Leo Varadkar announced on Wednesday that Junior and Leaving Certificate exams will go ahead in June, as previously planned.

The Taoiseach said that the Government did not want secondary school students “losing a year” of their lives, at a government press briefing yesterday evening.

Varadkar also stated that the Minister for Education, Joe McHugh, and the State Examinations Commission are drawing up plans for exams to take place in June “by hook or by crook”.

According to the Taoiseach  the government is keen to avoid the “problems that would follow” if there were not incoming first year students in colleges in autumn, and Varadkar urged the 126,000 students due to sit exams to continue studying.

This is despite the fact that an online survey of 47,000 students by the Irish Second-Level Students’ Union (ISSU), found that 49 per cent of Leaving Cert students are in favour of cancelling the June exams.

They instead propose an assessment on already-completed coursework and grade predictions from teachers to decide their final grades, which has been implemented in the UK in place of A Level exams.

Only 26 per cent of students surveyed were in favour of the government’s plan to continue exams in June while the same survey found that 77 per cent of Junior Certificate students want their exams cancelled.

A Change.org petition which is seeking to introduce the predicted grade system for these exams currently has 9,600 signatures.

One commenter on the site wrote “our mental health, our physical health and our families mean the world to us.

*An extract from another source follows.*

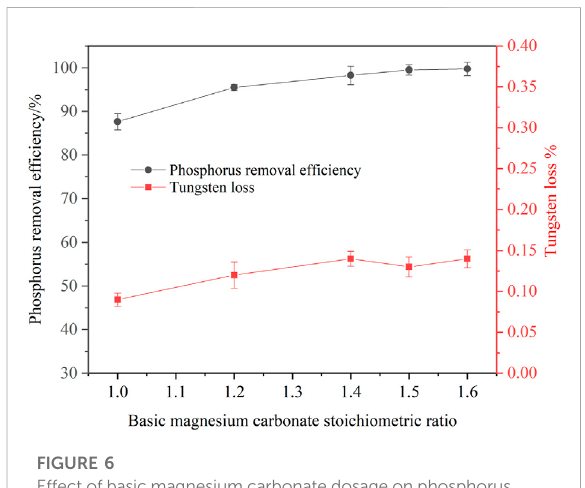
FIGURE 6 Effect of basic magnesium carbonate dosage on phosphorus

A piece of paper will never ever determine the intelligence and potential we as a generation have.”

During yesterday’s briefing the Taoiseach also announced that a further 13 people had died from coronavirus and that the worst of the coronavirus surge was yet to come despite “real progress in flattening the curve”.

He also predicted that another recession was imminent, “not just in Ireland but it looks like a world recession.”